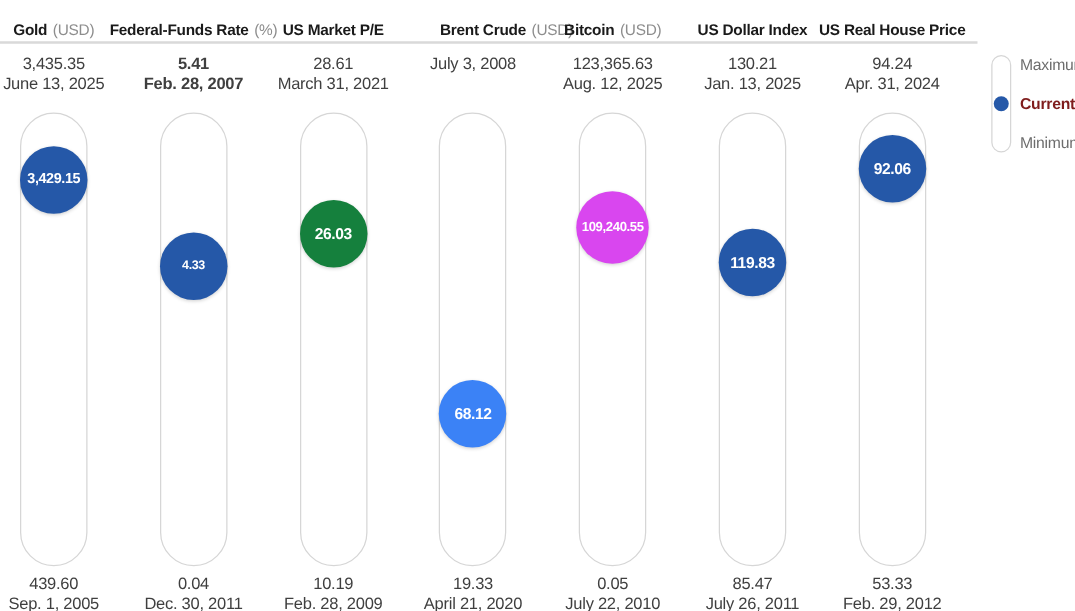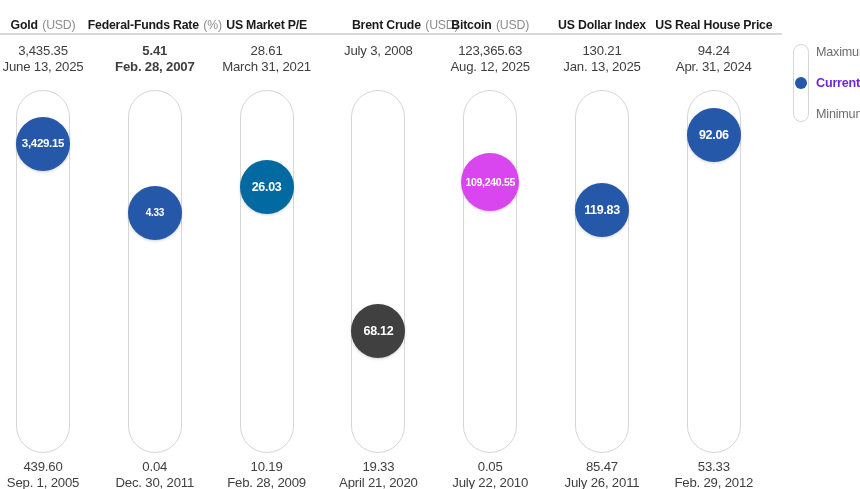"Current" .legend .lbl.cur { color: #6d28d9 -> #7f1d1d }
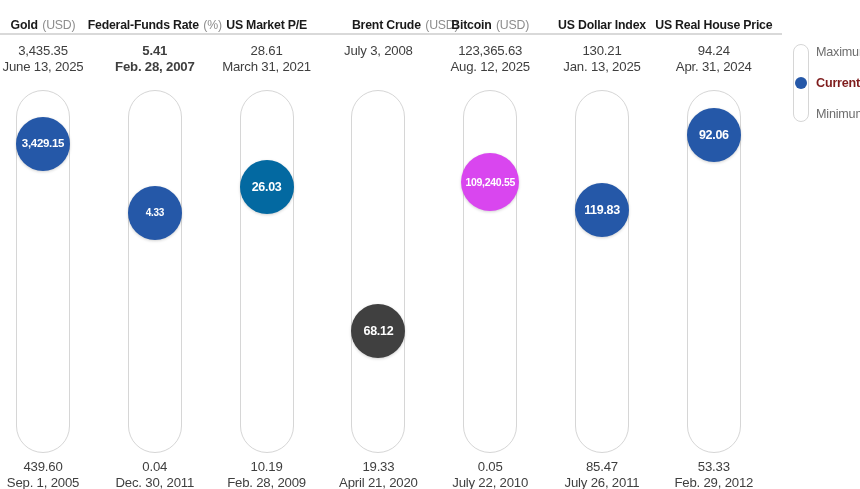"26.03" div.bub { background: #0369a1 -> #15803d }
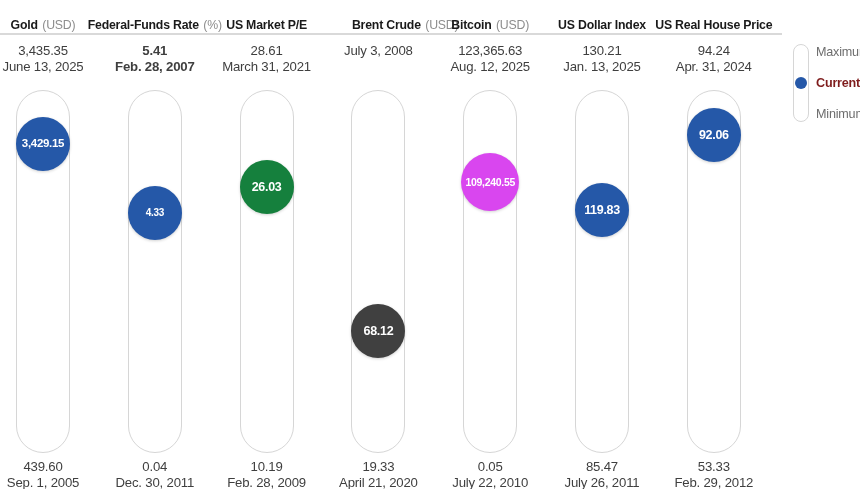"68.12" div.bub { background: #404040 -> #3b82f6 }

========================================

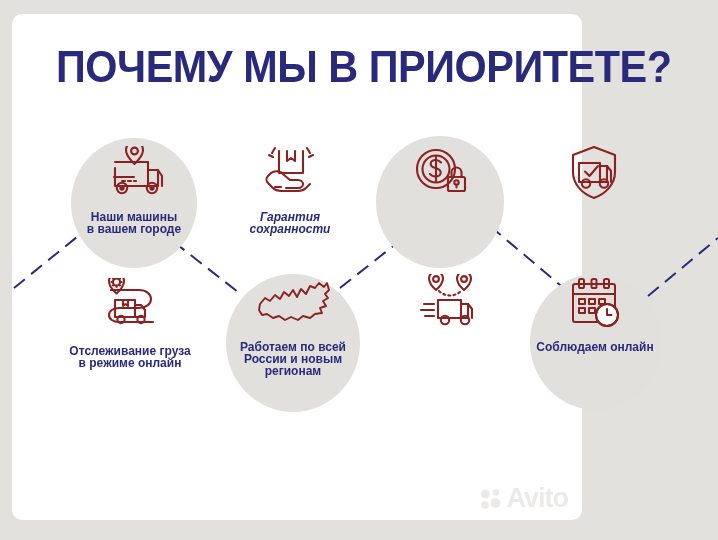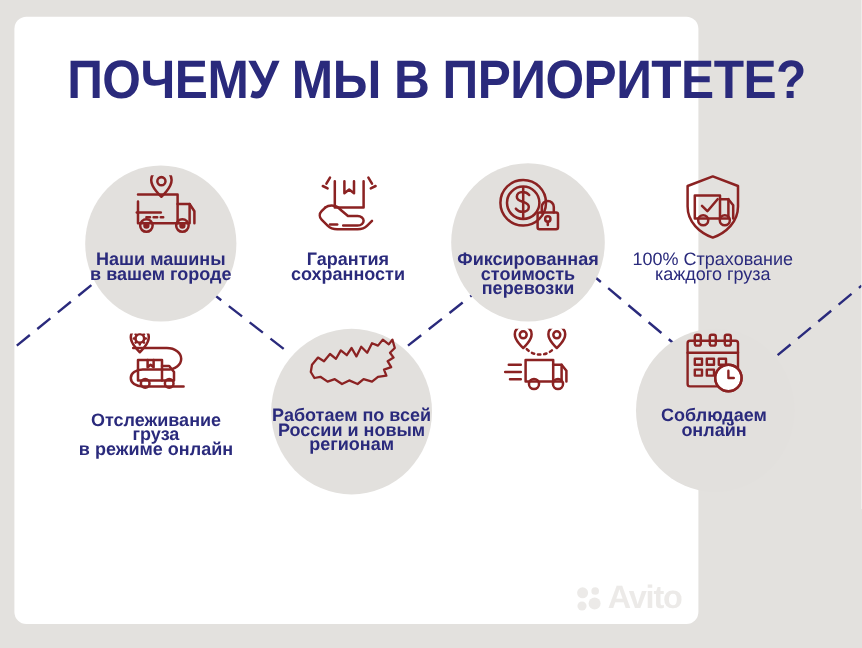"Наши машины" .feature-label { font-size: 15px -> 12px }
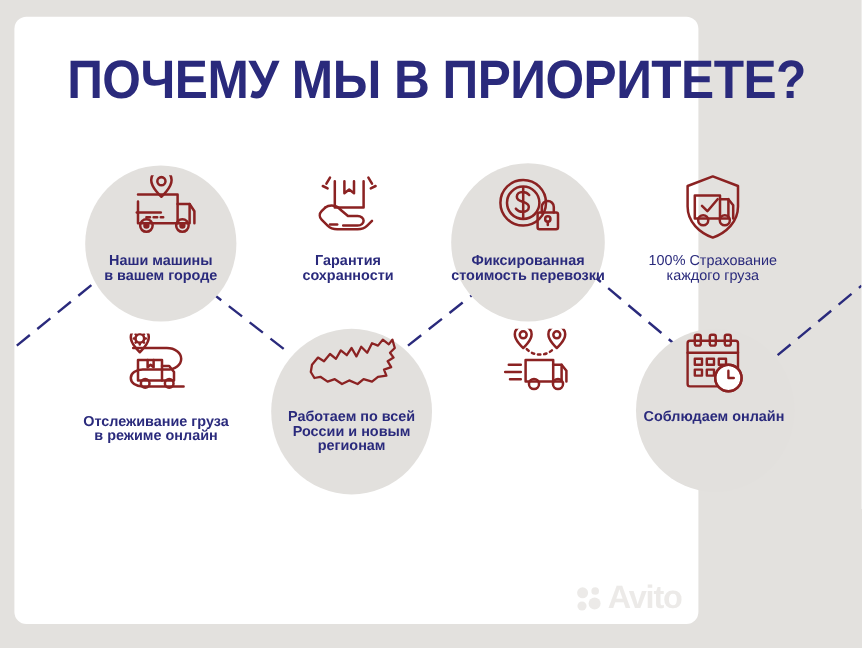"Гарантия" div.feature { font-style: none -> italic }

========================================

Problem details »
Find the line with "color: #6d28d9 ->" and the line with "background: #404040 ->" in the records above. Copy both and all lines between them exactly, without pictures.

Solution »
"Current" .legend .lbl.cur { color: #6d28d9 -> #7f1d1d }
"26.03" div.bub { background: #0369a1 -> #15803d }
"68.12" div.bub { background: #404040 -> #3b82f6 }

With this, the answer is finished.